PROBLEM STATEMENT: Transcribe only the stretch of lines that opens with the line containing "Table 5. Thermodynamic" and closes with the last line of the listing, skipping pictures.
==*==
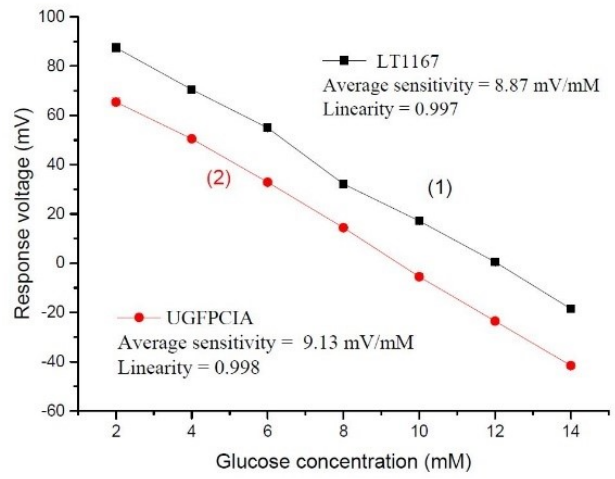
Figure 4. Average sensitivities of the AgNWs/CZO sensor. Table 1. The standard deviations of the different glucose sensors.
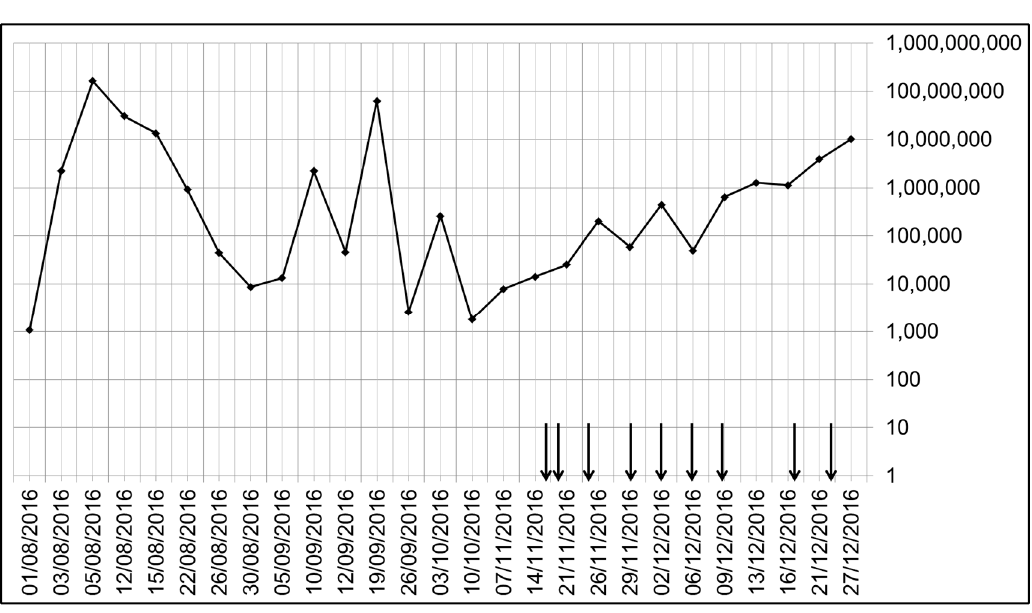
Figure 3. Variable AdV DNA levels in the routine patients nasopharyngeal aspirates (NPAs). Note that the date increases from left to right along the x -axis, and the y -axis (placed on the right-hand side to allow easier comparison with dates of sampling) shows the AdV DNA in copies/mL VTM. Air sampling was performed on the dates indicated by the vertical black arrows. Despite high NPA AdV DNA levels at times, no AdV DNA was detected in any of the air samples with the same routine commercial diagnostic respiratory PCR assay (spiked samples with positive AdV DNA extract showed no inhibition from the gel filter).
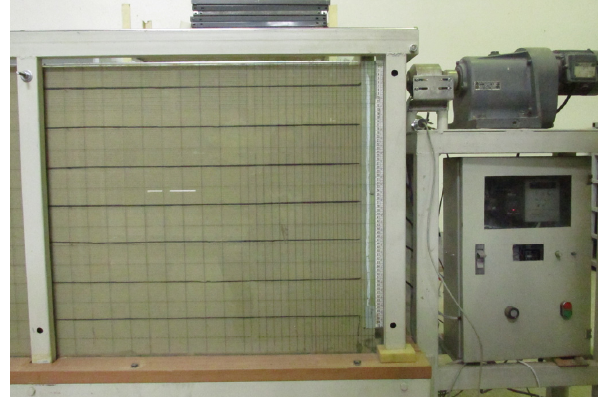
Figure 2. Picture of model box.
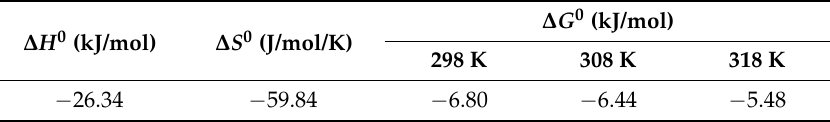
Table 5. Thermodynamic parameters for Hg(II) adsorption onto CoFe 2 O 4 @SiO 2 –NH 2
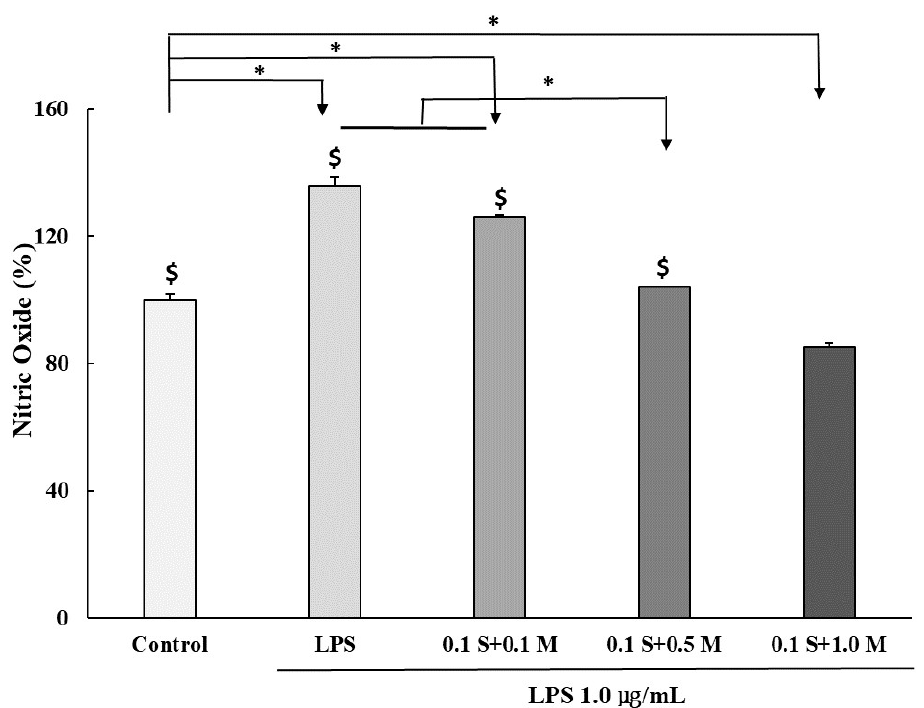
Figure 3. NO assay based on the ratio of the sericin and MSM blends using Raw 264.7 macrophage. Cell treated with 1.0 (0.1S + 0.1M), 5.0 (0.1S + 0.5M), and 10.0 (0.1S + 1.0M) mg/mL MSM at 1.0 mg/mL sericin, stimulated with 1 µ g/mL LPS. All values are presented as the mean ± standard deviation (n = 3). * p < 0.05. $ p < 0.05 vs. 0.1S + 1.0M.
==*==
EXPECTED OUTPUT:
Table 5. Thermodynamic parameters for Hg(II) adsorption onto CoFe 2 O 4 @SiO 2 –NH 2
Figure 3. NO assay based on the ratio of the sericin and MSM blends using Raw 264.7 macrophage. Cell treated with 1.0 (0.1S + 0.1M), 5.0 (0.1S + 0.5M), and 10.0 (0.1S + 1.0M) mg/mL MSM at 1.0 mg/mL sericin, stimulated with 1 µ g/mL LPS. All values are presented as the mean ± standard deviation (n = 3). * p < 0.05. $ p < 0.05 vs. 0.1S + 1.0M.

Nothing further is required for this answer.